Turn the lines of the listing below, between the lines holding "sample value=0.235 unit=µA." and "Value read: value=3000 unit=rpm", inclusive, into a numbered list, skipping any blank lines. Leave the pictures out.

____ Data provided

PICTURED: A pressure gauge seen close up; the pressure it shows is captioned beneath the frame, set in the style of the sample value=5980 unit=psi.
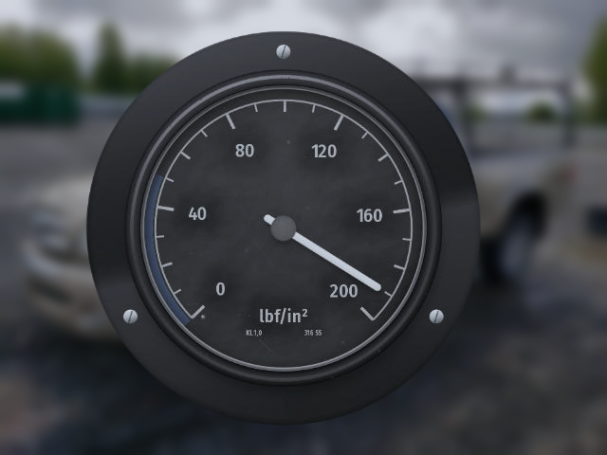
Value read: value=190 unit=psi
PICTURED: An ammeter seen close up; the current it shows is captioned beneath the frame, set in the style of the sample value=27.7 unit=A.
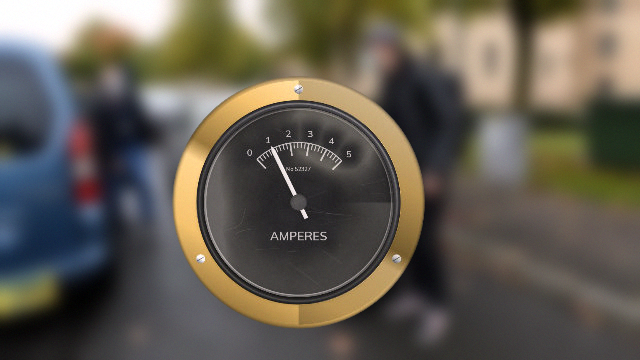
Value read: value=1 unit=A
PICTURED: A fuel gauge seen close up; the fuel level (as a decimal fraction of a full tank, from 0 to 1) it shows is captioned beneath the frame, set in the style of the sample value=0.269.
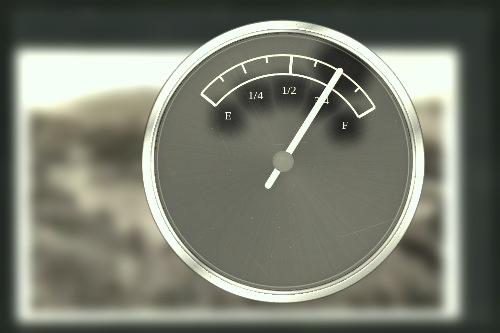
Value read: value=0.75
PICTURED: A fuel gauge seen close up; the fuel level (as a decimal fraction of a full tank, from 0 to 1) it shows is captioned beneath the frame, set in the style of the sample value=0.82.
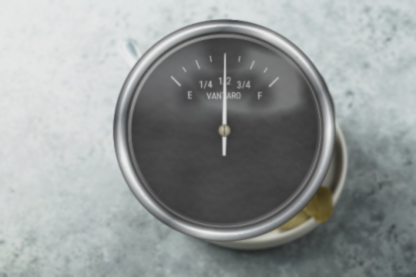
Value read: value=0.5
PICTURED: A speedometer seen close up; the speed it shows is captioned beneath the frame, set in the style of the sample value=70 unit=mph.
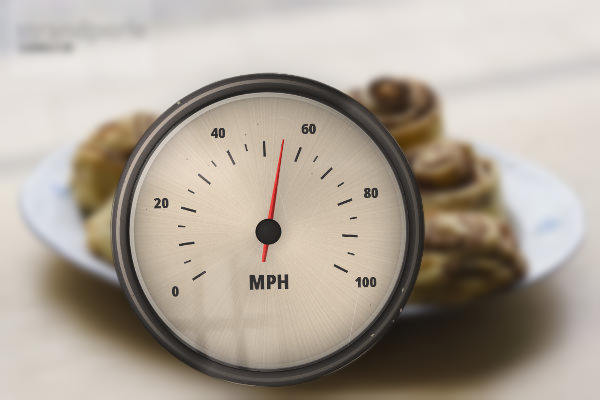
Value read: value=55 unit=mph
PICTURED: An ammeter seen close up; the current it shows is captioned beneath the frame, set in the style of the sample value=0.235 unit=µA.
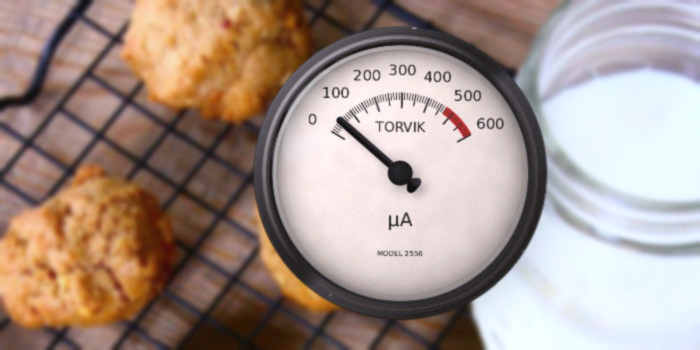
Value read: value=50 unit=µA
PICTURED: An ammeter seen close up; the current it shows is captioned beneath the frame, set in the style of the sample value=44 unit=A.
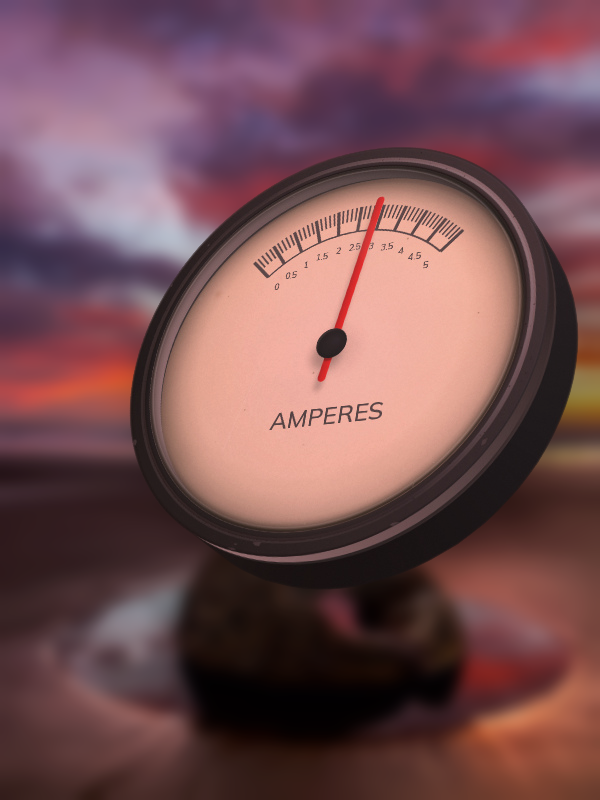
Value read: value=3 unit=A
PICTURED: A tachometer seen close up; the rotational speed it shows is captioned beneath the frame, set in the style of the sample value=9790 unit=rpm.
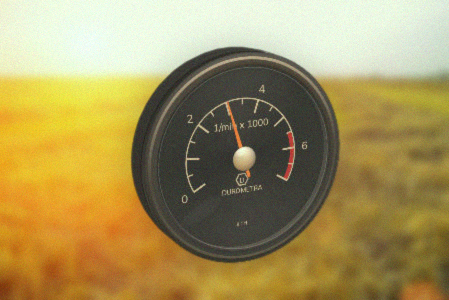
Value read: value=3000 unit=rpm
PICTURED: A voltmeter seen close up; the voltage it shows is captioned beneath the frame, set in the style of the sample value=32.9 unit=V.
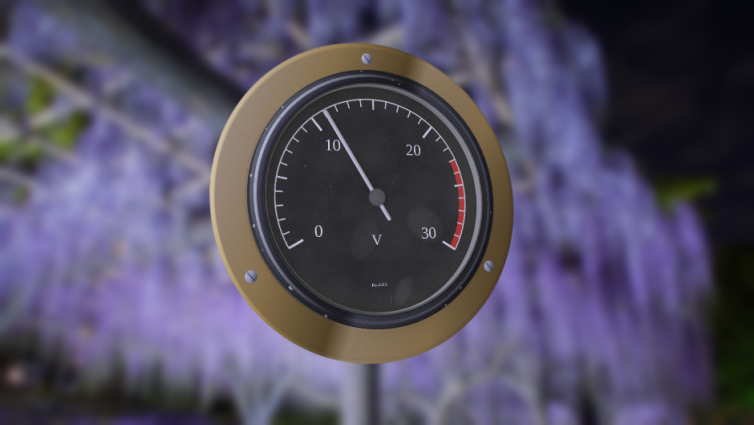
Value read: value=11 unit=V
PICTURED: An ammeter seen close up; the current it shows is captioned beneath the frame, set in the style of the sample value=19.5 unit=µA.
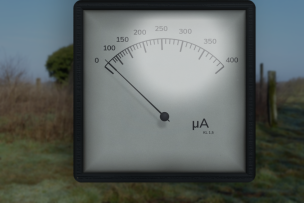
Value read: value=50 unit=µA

________
____ Data provided

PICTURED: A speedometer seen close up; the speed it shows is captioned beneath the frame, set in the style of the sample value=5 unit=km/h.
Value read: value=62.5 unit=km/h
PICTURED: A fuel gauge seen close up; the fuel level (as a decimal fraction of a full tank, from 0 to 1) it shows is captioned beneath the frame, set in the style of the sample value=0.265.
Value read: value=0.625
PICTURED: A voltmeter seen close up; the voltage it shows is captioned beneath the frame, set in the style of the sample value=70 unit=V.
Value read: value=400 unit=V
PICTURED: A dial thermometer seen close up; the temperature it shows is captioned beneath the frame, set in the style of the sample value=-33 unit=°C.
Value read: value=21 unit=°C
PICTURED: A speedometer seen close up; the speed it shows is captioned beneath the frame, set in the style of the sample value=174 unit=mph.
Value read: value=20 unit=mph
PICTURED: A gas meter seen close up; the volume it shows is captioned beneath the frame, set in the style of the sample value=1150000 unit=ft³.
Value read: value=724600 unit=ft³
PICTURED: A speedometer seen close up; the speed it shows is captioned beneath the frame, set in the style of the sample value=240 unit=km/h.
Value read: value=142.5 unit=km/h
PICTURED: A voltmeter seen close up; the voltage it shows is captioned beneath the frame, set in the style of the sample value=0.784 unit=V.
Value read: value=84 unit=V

________

■ Response
1. PICTURED: An ammeter seen close up; the current it shows is captioned beneath the frame, set in the style of the sample value=0.235 unit=µA.
2. Value read: value=50 unit=µA
3. PICTURED: An ammeter seen close up; the current it shows is captioned beneath the frame, set in the style of the sample value=44 unit=A.
4. Value read: value=3 unit=A
5. PICTURED: A tachometer seen close up; the rotational speed it shows is captioned beneath the frame, set in the style of the sample value=9790 unit=rpm.
6. Value read: value=3000 unit=rpm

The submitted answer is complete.